DATA SEGMENT:
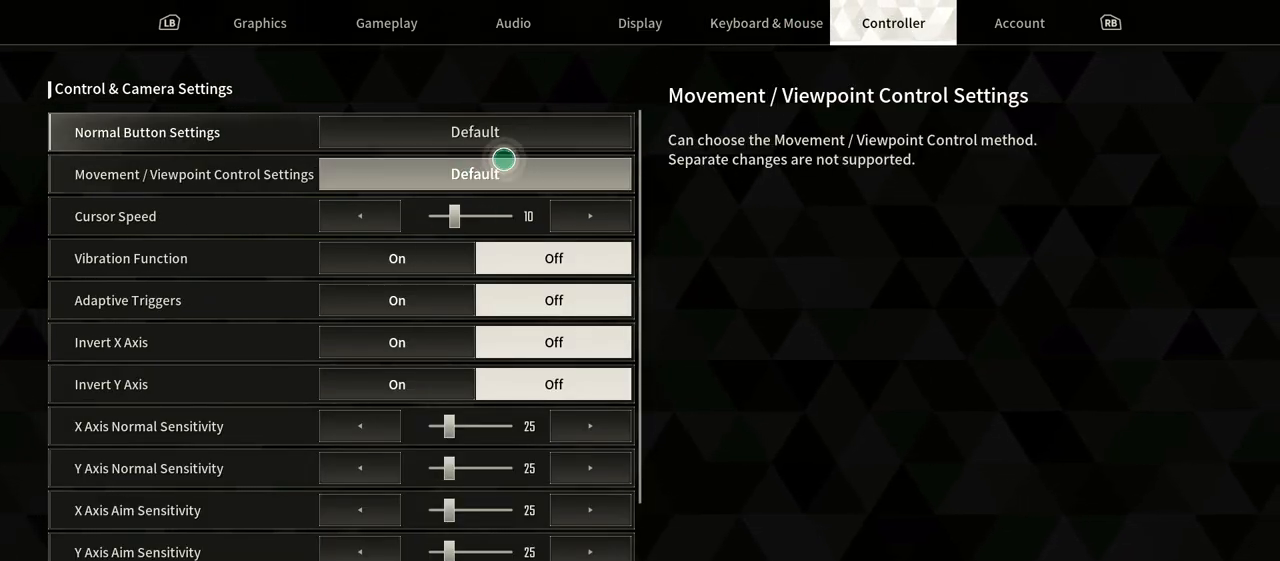
{"buttons": [], "left_stick": "center", "right_stick": "center", "events": [[167, "left_stick", "center"], [267, "left_stick", "up"], [450, "left_stick", "center"]]}
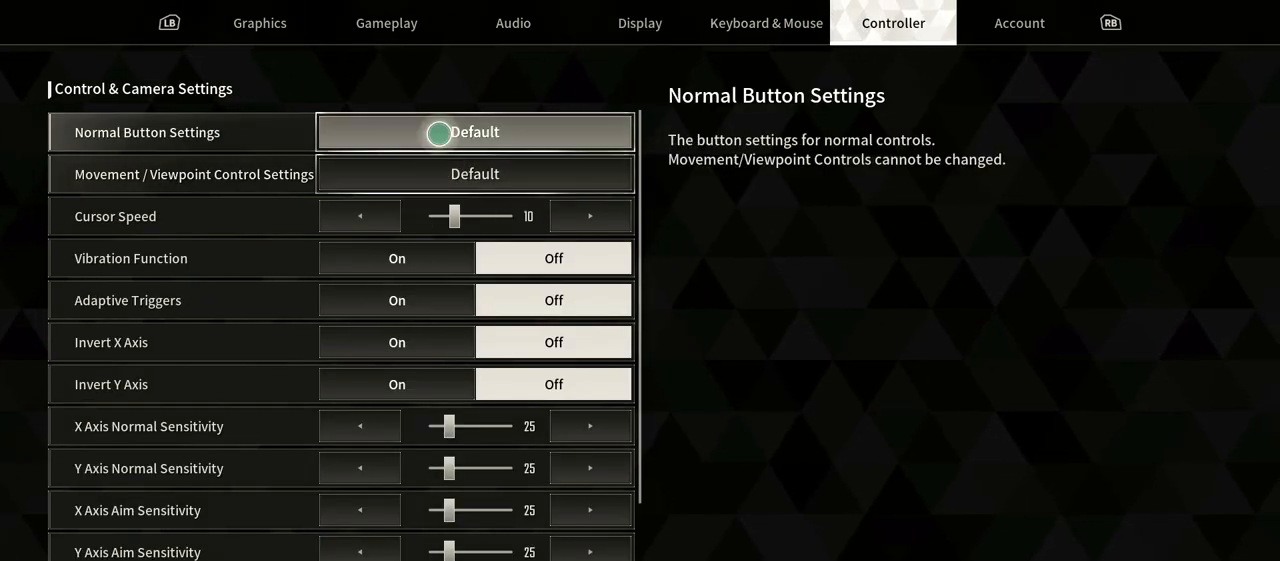
{"buttons": [], "left_stick": "center", "right_stick": "center", "events": [[250, "A", "down"], [383, "A", "up"]]}
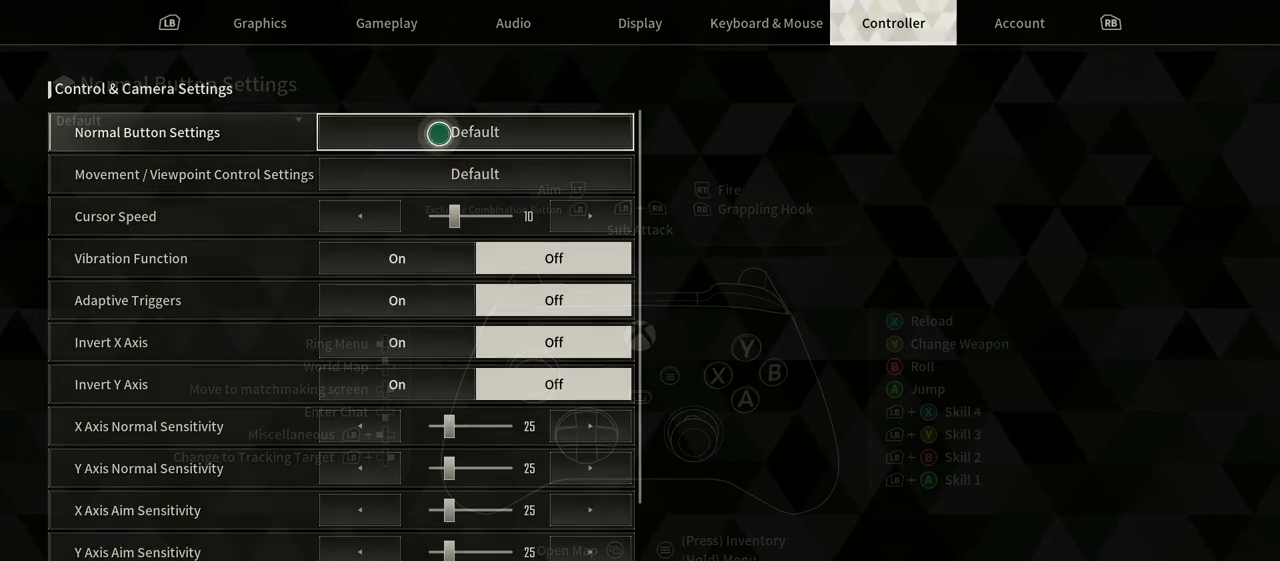
{"buttons": [], "left_stick": "center", "right_stick": "center", "events": []}
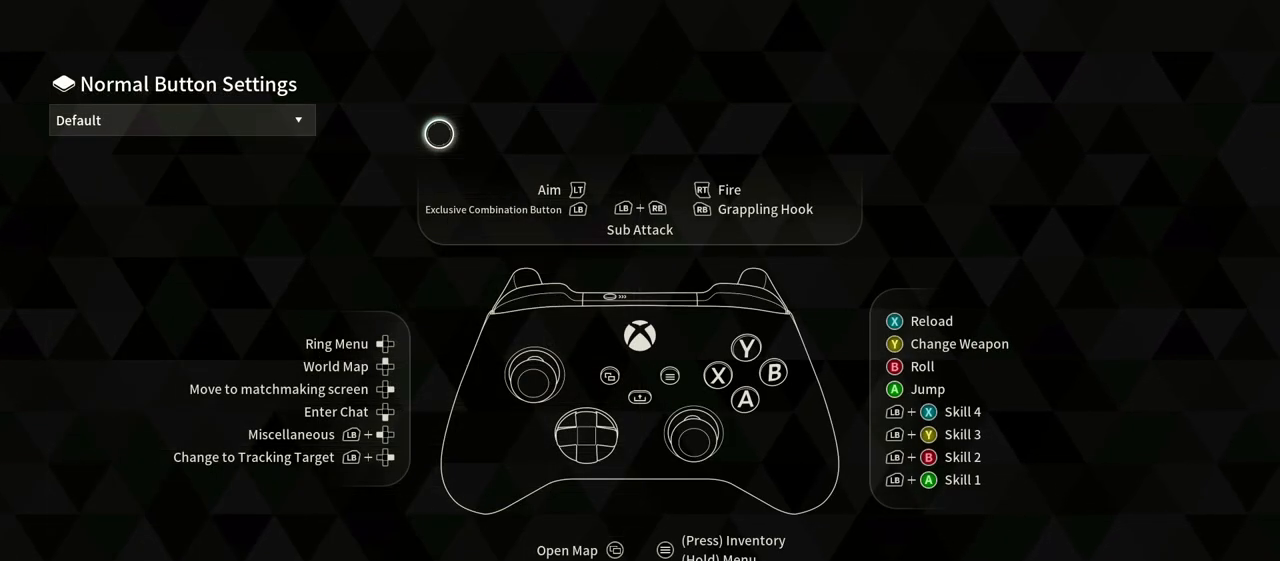
{"buttons": [], "left_stick": "center", "right_stick": "center", "events": []}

WHAT NEEDS TO BE DONE:
Reproduce, word for word, everything in the listing above except the pictures.

OUTPUT OF THE TASK:
{"buttons": [], "left_stick": "center", "right_stick": "center", "events": [[167, "left_stick", "center"], [267, "left_stick", "up"], [450, "left_stick", "center"]]}
{"buttons": [], "left_stick": "center", "right_stick": "center", "events": [[250, "A", "down"], [383, "A", "up"]]}
{"buttons": [], "left_stick": "center", "right_stick": "center", "events": []}
{"buttons": [], "left_stick": "center", "right_stick": "center", "events": []}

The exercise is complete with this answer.